• EXERCISE AIM:
Reproduce the lines from the one containing "Read this box" through the one containing "Around what value", both ends included, and omit the pictures from your answer.

• TASK INPUTS:
#####

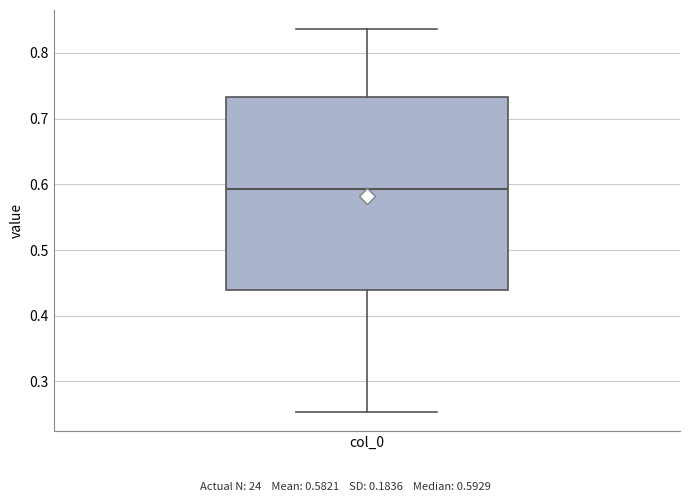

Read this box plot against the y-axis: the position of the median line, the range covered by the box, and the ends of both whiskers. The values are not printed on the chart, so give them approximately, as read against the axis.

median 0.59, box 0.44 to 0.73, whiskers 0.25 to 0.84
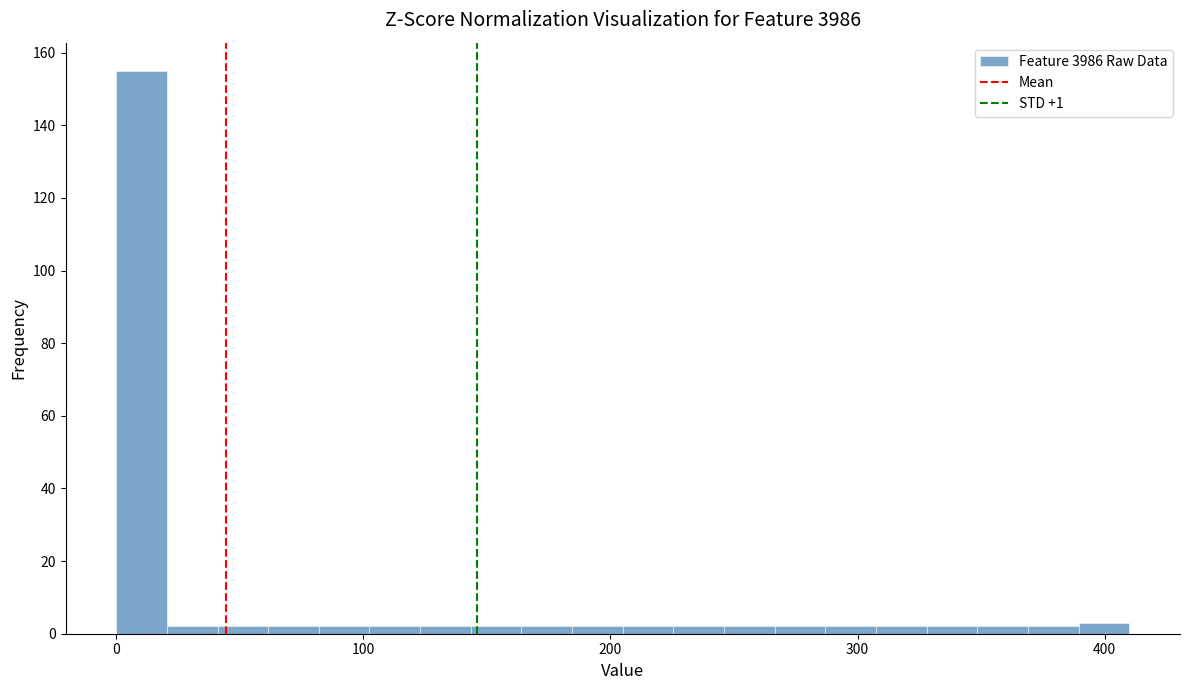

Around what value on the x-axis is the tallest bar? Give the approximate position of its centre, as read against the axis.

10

#####

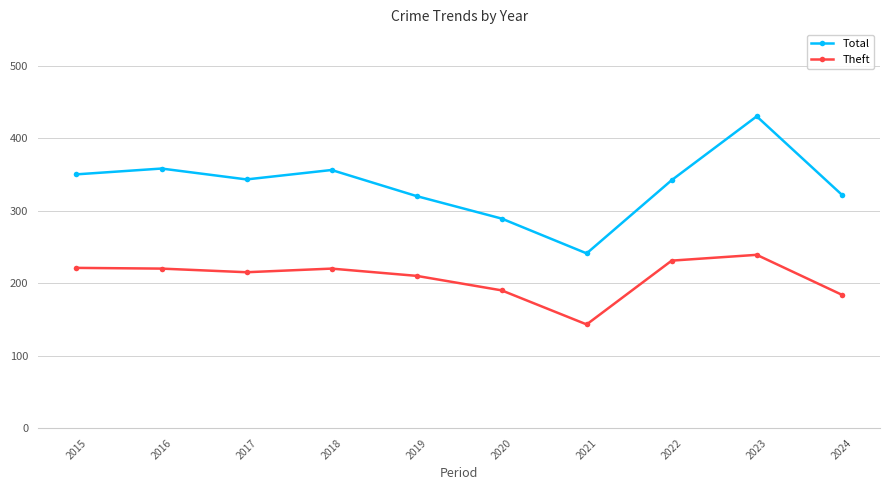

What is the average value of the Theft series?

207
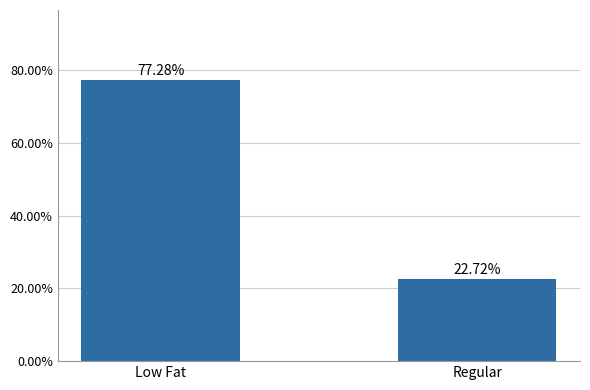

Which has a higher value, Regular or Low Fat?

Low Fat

#####

• RESPONSE:
Read this box plot against the y-axis: the position of the median line, the range covered by the box, and the ends of both whiskers. The values are not printed on the chart, so give them approximately, as read against the axis.

median 0.59, box 0.44 to 0.73, whiskers 0.25 to 0.84

Around what value on the x-axis is the tallest bar? Give the approximate position of its centre, as read against the axis.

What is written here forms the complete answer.